Hold Your Horses, I’ll Get To It
Samuel Colt Memorial
Wethersfield Avenue, near Armsmear, Hartford
The Colt Memorial Statue overlooking Colt Park next to Armsmear (Colt’s home) within Coltsville, a National Historic Landmark (CTMQ report here) is one of the more unique pieces of statuary in the state. Firstly, it is officially part of the National Historic Landmark, even though it’s not a building. That counts for something.
But more importantly, it serves as a lasting legacy of Samuel Colt, arguably one of the most important Hartfordites since Thomas Hooker. The statue is as much about Sam as it is about his wife, Elizabeth. Sam and Elizabeth changed the world around them, shaping an environment that clearly echoes their presence to this day.
Elizabeth had few equals in her generation who were more determined and able to create memorials. There was the Colt Memorial “Church of the Good Shepherd,” the “Caldwell Colt Memorial House,” this “Colt Memorial Statue,” “Colt Memorial Park,” the “Colt Memorial Annex” of the Wadsworth Atheneum, and Armsmear, and the “Colt Memorial” biography of Sam Colt. Each of these projects were both acts of remembrance and works of art involving nationally renowned, artists, writers, and architects.

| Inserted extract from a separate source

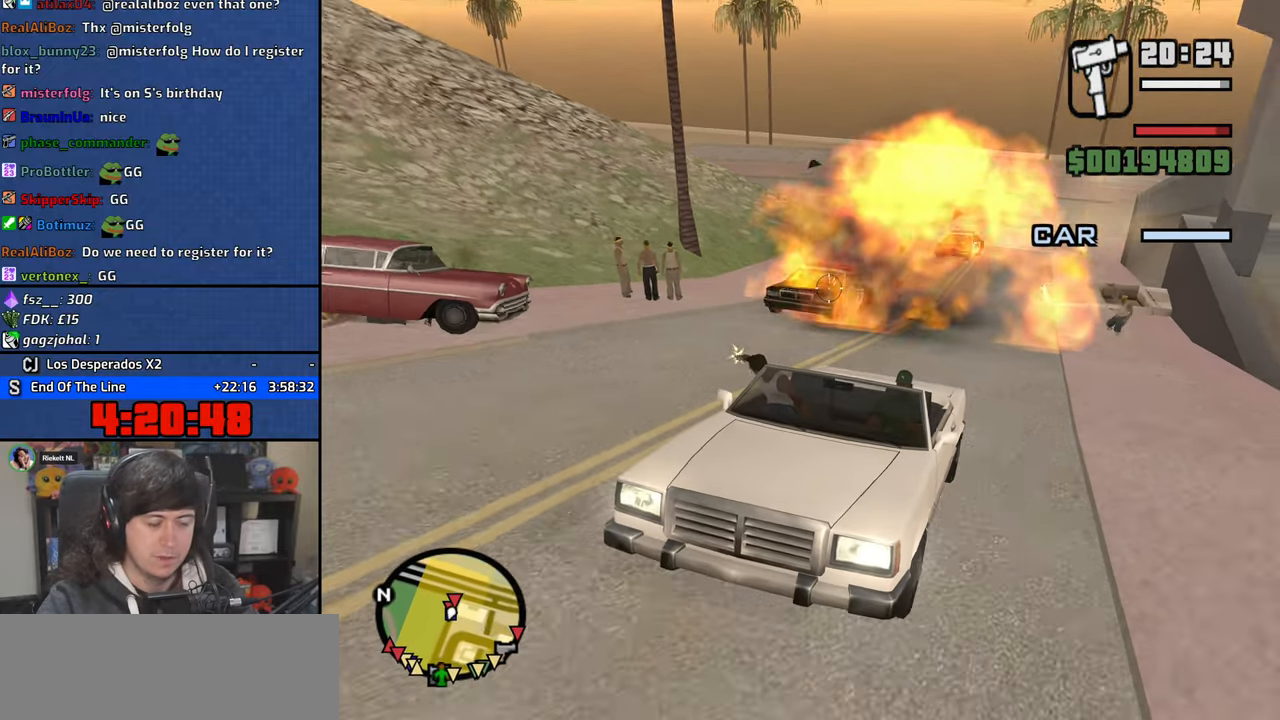
{"keys": [], "mouse": ["left"], "events": []}
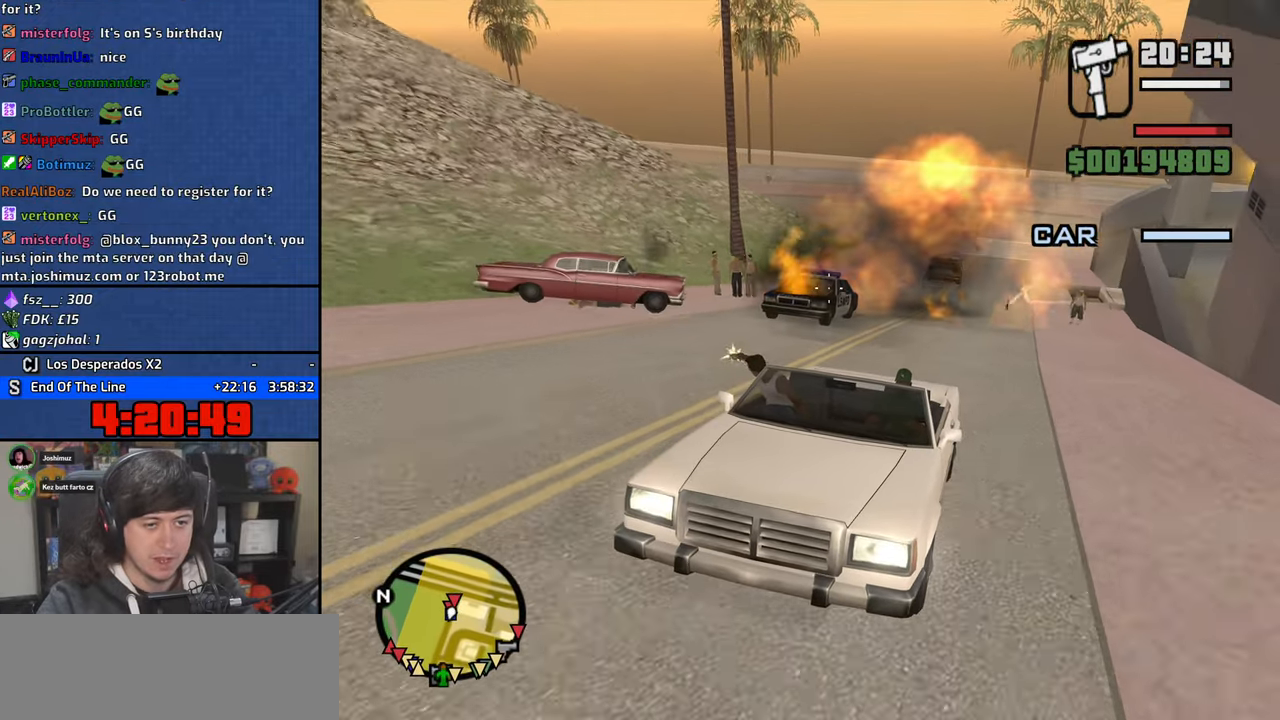
{"keys": [], "mouse": ["left"], "events": []}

The memorial statue is interesting because it depicts two Sam Colts – the young boy genius and the older business magnate. As a child, Colt used to travel on ships to various points around the world. On one trip, the accepted story goes, Colt was whittling on a piece of driftwood as he watched the ships wheel click as it went around. This inspired him to envision the chambers of what became the world-famous Colt revolver, which he first whittled on one of those ships.
Two large tablets are seen – Colt meeting the Russian Czar and another demonstrating his revolver in the British House of Commons, both in 1854. The older Colt stands above an inscription that reads, rather stiltedly, “On the grounds which his tastes beautified by the home he loved this memorial stands to speak of his genius, his enterprise and his success and of his great and loyal heart.”
Well, let’s hope that others’ genius and enterprise make Coltsville what it should be: A preserved historic gem on the order of a National Park.